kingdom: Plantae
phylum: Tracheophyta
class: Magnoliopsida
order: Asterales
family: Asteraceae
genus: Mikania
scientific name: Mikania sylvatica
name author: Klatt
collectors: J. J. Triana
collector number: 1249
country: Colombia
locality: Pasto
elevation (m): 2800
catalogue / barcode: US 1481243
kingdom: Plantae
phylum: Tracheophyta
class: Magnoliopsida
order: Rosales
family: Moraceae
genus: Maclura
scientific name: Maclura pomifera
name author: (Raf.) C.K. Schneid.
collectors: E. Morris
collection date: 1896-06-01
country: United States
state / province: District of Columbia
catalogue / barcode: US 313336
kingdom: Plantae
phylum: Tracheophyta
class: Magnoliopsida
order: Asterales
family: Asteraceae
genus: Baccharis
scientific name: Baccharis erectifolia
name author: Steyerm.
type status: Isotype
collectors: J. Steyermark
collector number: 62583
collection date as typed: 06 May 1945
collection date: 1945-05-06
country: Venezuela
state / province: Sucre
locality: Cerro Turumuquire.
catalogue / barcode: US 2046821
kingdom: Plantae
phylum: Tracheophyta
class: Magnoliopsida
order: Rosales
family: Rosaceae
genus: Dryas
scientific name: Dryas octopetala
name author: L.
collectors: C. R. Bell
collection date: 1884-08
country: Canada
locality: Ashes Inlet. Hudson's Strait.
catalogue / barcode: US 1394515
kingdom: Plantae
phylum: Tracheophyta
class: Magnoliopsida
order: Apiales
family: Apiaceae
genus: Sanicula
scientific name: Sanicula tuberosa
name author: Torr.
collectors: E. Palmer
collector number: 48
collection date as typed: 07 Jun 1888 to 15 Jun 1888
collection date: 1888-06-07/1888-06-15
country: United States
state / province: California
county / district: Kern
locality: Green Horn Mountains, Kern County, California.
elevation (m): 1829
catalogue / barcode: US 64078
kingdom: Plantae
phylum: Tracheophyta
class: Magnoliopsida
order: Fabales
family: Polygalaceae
● ● ● ● ●
■ Task requirements ■
Please find each line in the items that contains the word "typed" and copy those lines out.

■ Reply ■
collection date as typed: 06 May 1945
collection date as typed: 07 Jun 1888 to 15 Jun 1888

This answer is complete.